Loading weights for CPU model while trained on GPU

This is not a very complicated issue, but I am not sure what is the best way to load the weights into the cpu when the model was trained on a GPU, thus here is my solution:

model = torch.load('mymodel')
self.model = model.cpu().double()

I am not sure if this should be a bug, also this discussion is related link.

2 Likes

There is an option in torch.load to map the parameters from one specified device to another.
As pointed out in the link you send, there is a way of forcing all GPU tensors to be in CPU while loading, which I copy here:

torch.load('my_file.pt', map_location=lambda storage, loc: storage)
18 Likes

Quick question… this only seems to work when the model is trained on one GPU. If I train my model on multiple GPUs, save it, and then try to load on the CPU I get this error: KeyError: 'unexpected key "module.conv1.weight" in state_dict' Is there something different that needs to happen during saving/loading for multiple GPUs?

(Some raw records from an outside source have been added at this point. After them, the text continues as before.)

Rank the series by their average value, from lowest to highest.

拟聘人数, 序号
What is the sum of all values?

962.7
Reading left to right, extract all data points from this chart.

This is a different issue, and is related to [solved] KeyError: 'unexpected key "module.encoder.embedding.weight" in state_dict'

Perfect, thanks for the clarification. I ended up using the conversion suggested in your linked post.

Thanks for the suggestion!

Wait, I don’t get it…
So in the lambda:

torch.load('my_file.pt', map_location=lambda storage, loc: storage)

storage and loc are supposed to be replaced by the variable I want to store the value in and the target location (CPU or GPU number) respectively, right? But how do I specify the location? Are there any ‘keywords’ to do so?

2 Likes

I have a related question, I have a shared model trained on GPU, and another process needs this model for inference on CPU. So I use a shared model and use the following command to load this shared model

    cpu_model.load_state_dict(gpu_model.cpu().state_dict())

however, this won’t work and returns CUDA error(3), initialization error, what happened?

3 Likes

If I load model with your hack and set model.train(‘True’) and trying even inference it fails. So it do not work for all cases (finetune on CPU after training on GPU not working).